**PARTS OF THE EXERCISE:**
A) Reproduce the part of the passage on audio conferencing starting with "The use of a centralized" and going on through "to that node).".
B) In the passage on audio conferencing, how does U.S. Pat. No. 5,127,001 combine the audio contributions from the different parties?
C) Write what comes next in the passage on audio conferencing, picking up from its final sentence.

**TEXT BLOCK:**
▼▼▼

The use of a centralized MCU or summation node however has several drawbacks. Firstly, the architecture of most LANs is based on a peer-to-peer arrangement, and so there is no obvious central node. Moreover, the system relies totally on the continued availability of the nominated central node to operate the conference. There can also be problems with echo suppression (the central node must be careful not to include the audio from a node in the summation signal played back to that node).
These problems can be avoided by the use of a distributed audio conferencing system, in which each node receives a separate audio signal from every other node in the conference. U.S. Pat. No. 5,127,001 describes such a distributed system, and discusses the synchronisation problems that arise because of the variable transit time of packets across the network. U.S. Pat. No. 5,127,001 overcomes this problem by maintaining separate queues of incoming audio packets from each source node. These effectively absorb the jitter in arrival time in the same way as described above for simple point-to-point communications. At regular intervals a set of audio packets are read out, one packet from each of the queues, and summed together for playout. In U.S. Pat. No. 5,127,001 the audio contributions from the different parties are combined using a weighted sum. A somewhat similar approach is found in GB 2207581, which describes a rather specialized local area network for the communication of digital audio in aircraft. This system includes means for adjusting independently the gain of each audio channel using a store of predetermined gain coefficients.
One of the problems in audio conferencing systems, as discovered with the MERMAID system referred to above, is determining who is speaking at any given moment. U.S. Pat. No. 4,893,326 describes a multimedia conferencing system, in which each workstation automatically detects if its user is speaking. This information is then fed through to a central control node, which switches the video so that each participant sees the current speaker on their screen. Such a system requires both a video and audio capability to operate, and furthermore relies on the central video switching node, so that it cannot be used in a fully distributed system.

▲▲▲

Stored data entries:
▼▼▼

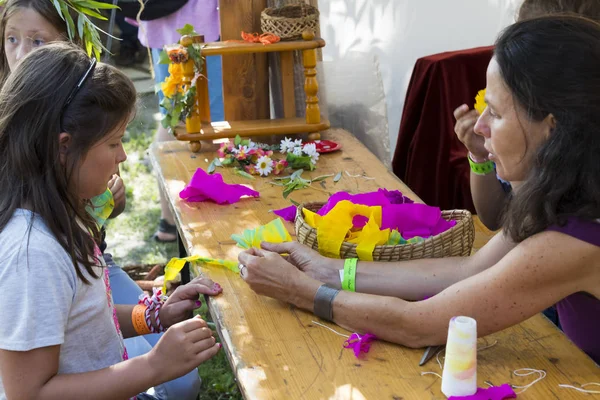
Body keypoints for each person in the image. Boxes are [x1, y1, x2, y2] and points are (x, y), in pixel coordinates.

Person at [237, 16, 600, 364]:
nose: (482, 126)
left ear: (552, 128)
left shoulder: (575, 241)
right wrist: (328, 271)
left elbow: (417, 323)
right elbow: (469, 269)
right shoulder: (569, 194)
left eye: (496, 113)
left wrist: (299, 291)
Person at [0, 1, 206, 397]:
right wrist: (153, 366)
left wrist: (152, 315)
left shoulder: (64, 212)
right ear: (64, 147)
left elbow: (83, 322)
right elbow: (31, 393)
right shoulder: (34, 254)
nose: (123, 156)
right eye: (114, 142)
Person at [453, 0, 600, 231]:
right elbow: (496, 220)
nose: (481, 125)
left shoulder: (579, 223)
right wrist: (481, 156)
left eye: (495, 113)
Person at [136, 0, 224, 242]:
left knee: (174, 118)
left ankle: (170, 218)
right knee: (206, 121)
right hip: (198, 24)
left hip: (167, 20)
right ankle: (195, 214)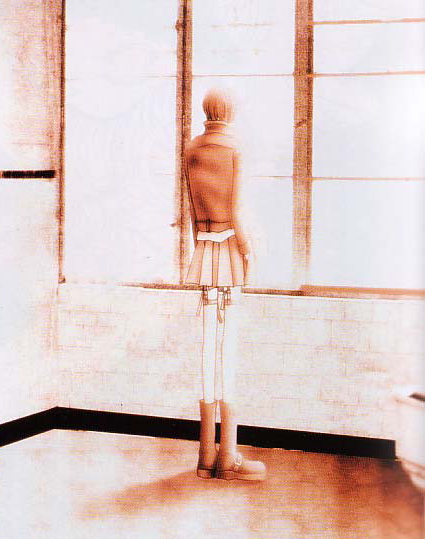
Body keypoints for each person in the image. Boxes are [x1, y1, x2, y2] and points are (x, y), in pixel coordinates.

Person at [184, 88, 266, 481]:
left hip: (203, 250)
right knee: (227, 353)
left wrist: (199, 246)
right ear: (230, 111)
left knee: (206, 353)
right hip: (230, 252)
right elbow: (235, 210)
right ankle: (228, 455)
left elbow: (190, 210)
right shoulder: (234, 148)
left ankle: (205, 455)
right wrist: (248, 251)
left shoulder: (191, 148)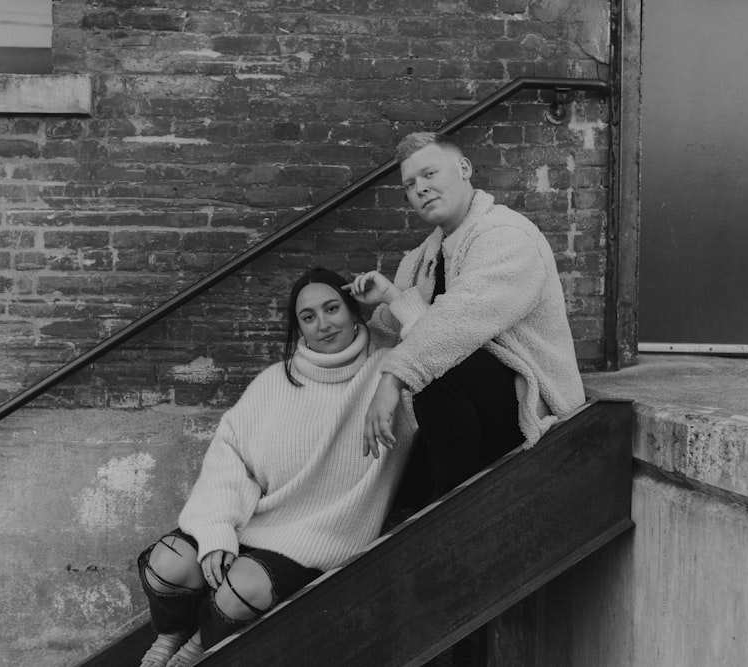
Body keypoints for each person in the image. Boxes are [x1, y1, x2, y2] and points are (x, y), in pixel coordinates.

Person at [135, 268, 416, 667]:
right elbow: (229, 458)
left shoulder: (394, 368)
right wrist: (217, 532)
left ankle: (195, 648)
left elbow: (447, 344)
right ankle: (169, 634)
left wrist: (391, 295)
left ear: (355, 313)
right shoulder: (275, 382)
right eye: (308, 316)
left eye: (332, 308)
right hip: (255, 521)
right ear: (299, 328)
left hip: (319, 536)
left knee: (242, 590)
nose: (323, 323)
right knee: (169, 563)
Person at [345, 131, 586, 501]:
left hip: (532, 409)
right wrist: (380, 303)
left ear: (464, 168)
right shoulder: (420, 260)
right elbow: (395, 336)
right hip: (465, 413)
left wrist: (391, 380)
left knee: (438, 375)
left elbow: (457, 323)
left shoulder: (507, 236)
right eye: (410, 184)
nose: (420, 188)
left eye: (430, 174)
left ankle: (452, 513)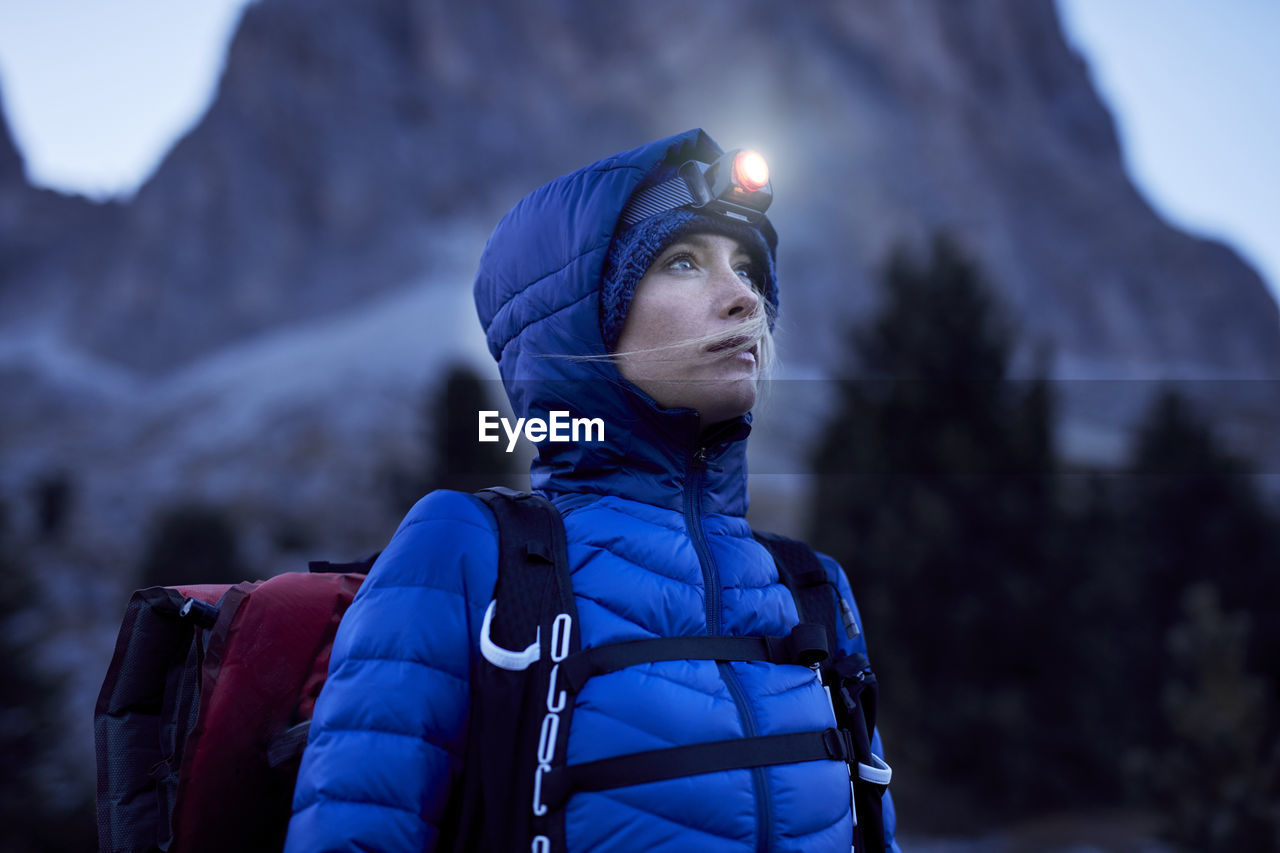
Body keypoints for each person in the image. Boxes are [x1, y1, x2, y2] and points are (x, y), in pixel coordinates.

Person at [285, 128, 900, 852]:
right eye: (683, 261)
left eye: (746, 267)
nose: (743, 298)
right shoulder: (465, 554)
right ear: (579, 323)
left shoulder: (814, 589)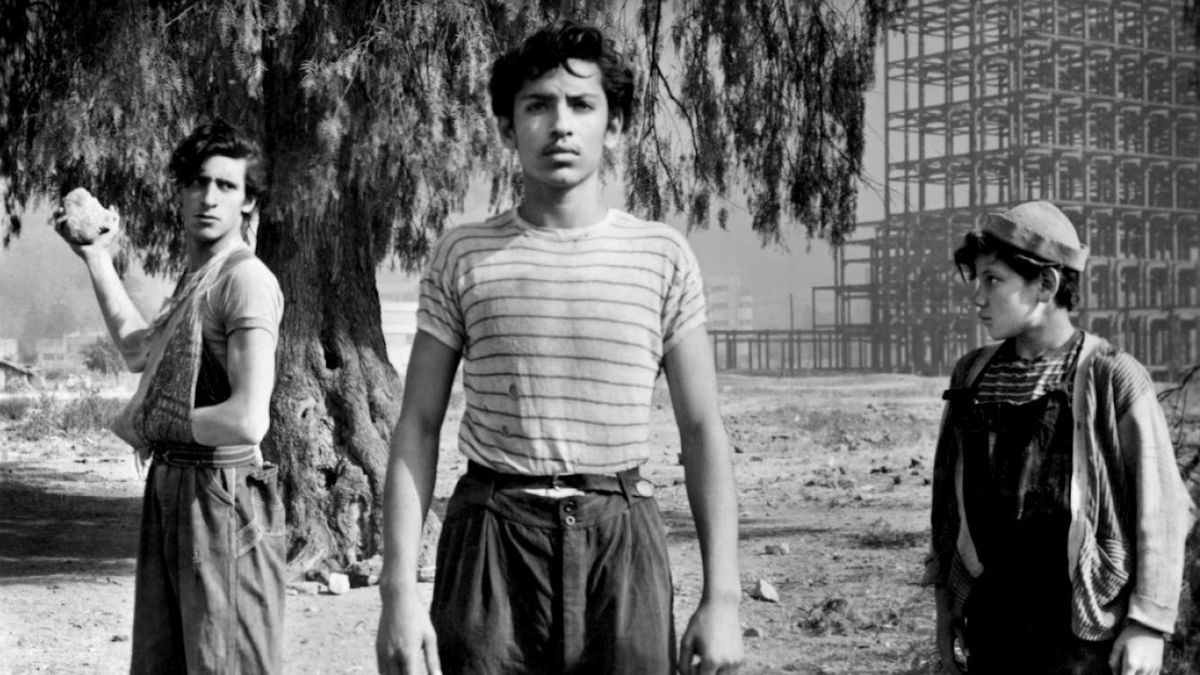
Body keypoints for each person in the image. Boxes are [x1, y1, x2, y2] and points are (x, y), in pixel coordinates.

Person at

▲▲▲

**LIST OF ANSWERS:**
A)
The use of a centralized MCU or summation node however has several drawbacks. Firstly, the architecture of most LANs is based on a peer-to-peer arrangement, and so there is no obvious central node. Moreover, the system relies totally on the continued availability of the nominated central node to operate the conference. There can also be problems with echo suppression (the central node must be careful not to include the audio from a node in the summation signal played back to that node).

B) It combines them using a weighted sum.

C)
A distributed multimedia conferencing system is described in "Personal Multimedia-Multipoint Teleconference System" by H. Tanigawa, T. Arikawa, S. Masaki, and K. Shimamura, pp. 1127-1134 in IEEE INFOCOM 91, Proceedings Vol 3. This system provides sound localization for a stereo workstation, in that as a window containing the video signal from a conference participant is moved from right to left across the screen, the apparent source of the corresponding audio signal moves likewise. This approach provides limited assistance in identification of a speaker. A more comprehensive facility is described in Japanese abstract JP 02-123886 in which a bar graph is used to depict the output voice level associated with an adjacent window containing a video of the source of the sound.
The prior art therefore describes a variety of audio conferencing systems. While conventional centralized telephone audio conferencing is both widespead and well understood from a technological point of view, much work remains to be done to increase the performance of audio conferencing implementations in the desk-top environment.